While it’s commonplace for corporations to launch similar environmental initiatives these days, being sustainable and celebrating Earth Day wasn’t always a default position for brands and marketing campaigns. Etnies’ commitment to sustainability felt impactful and daring at a time when Greta Thunberg was a mere eight-years-old and the only stores and customers who sought out eco-friendly items smelled (strongly) of patchouli.

Now, etnies is announcing a new goal of planting a total of 3 million trees. For the rest of the year, the brand will continue to plant a tree for every Jameson 2 Eco model sold and will be planting a tree for each style in their Earth Day Pack. Etnies will also plant a tree for every pair of shoes purchased on from now ’til May 22, 2022. Additionally, customers can more easily plant trees by purchasing BASPAT stickers for a dollar each on their web store.

But why even try to make a difference these days when the world is so inundated with disingenuous green-washing campaigns and a move like this can just as easily be perceived as yet another inauthentic marketing ploy? Well, for ex-pro skater and etnies CEO Pierre-Andre Senizergues, the answer is simple. He’s been a consistent supporter of environmental rights and eco-sustainability for the past 25 years or so, quietly lending himself to causes as diverse as building sustainable homes in the wake of Hurricane Katrina with Brad and Angelina to recycling skateboards into furniture, to executive producing Leo Dicaprio’s The 11th Hour film.

And along with that DIY spirit so central to skateboarding comes an undisputed disregard for what the critics might think.

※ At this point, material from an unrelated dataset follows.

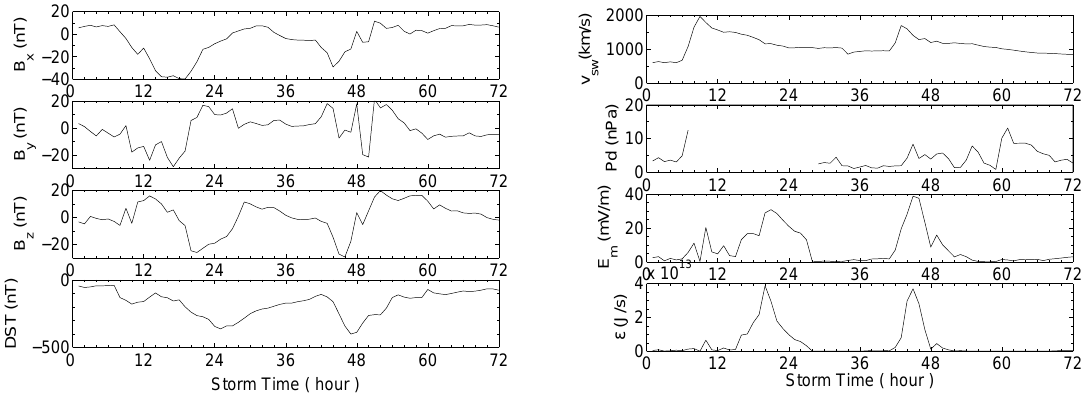
Fig. 1. Typical storm-time solar wind parameters, including IMF B x , B y , B z components in GSM coordinate system, velocity, v sw , dynamic pressure, P d , merging electric field, E m , Akasofu parameter, ε , and D st variations on 29–31 October 2003.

Whether it’s received by the public as authentic or not doesn’t matter, as long as the result is worthwhile; as Pierre-Andre told me in Costa Rica back in 2011, ‘The people who are authentic are doing it, and the people on the bandwagon are trying to follow them, but I think that whether you’re authentic or not authentic, it’s still the right thing to do.’

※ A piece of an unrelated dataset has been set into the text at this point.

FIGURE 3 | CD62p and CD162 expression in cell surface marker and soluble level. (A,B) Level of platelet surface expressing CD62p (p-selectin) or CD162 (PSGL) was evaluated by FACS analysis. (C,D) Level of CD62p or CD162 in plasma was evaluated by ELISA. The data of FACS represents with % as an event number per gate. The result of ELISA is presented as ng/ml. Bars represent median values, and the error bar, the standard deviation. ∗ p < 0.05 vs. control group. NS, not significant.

I know there are a ton of varying opinions on climate science depending on which lobbyists are funding the research and who’s reporting the news, but it seems pretty common sensical to me that trees are—at the very least—pretty important to our whole planetary ecosystem thing. Cutting down trees, not so good. Planting trees, good. Who knows, maybe that’s a controversial statement in today’s polarized world. Whatever, I’ll still go on believing that planting trees is a rad thing to do and real trees look a whole lot better than those weird fake cell phone tower trees (you know the ones). A world without trees is a world without tree forts, and that’s not a world I wanna pass onto my kids.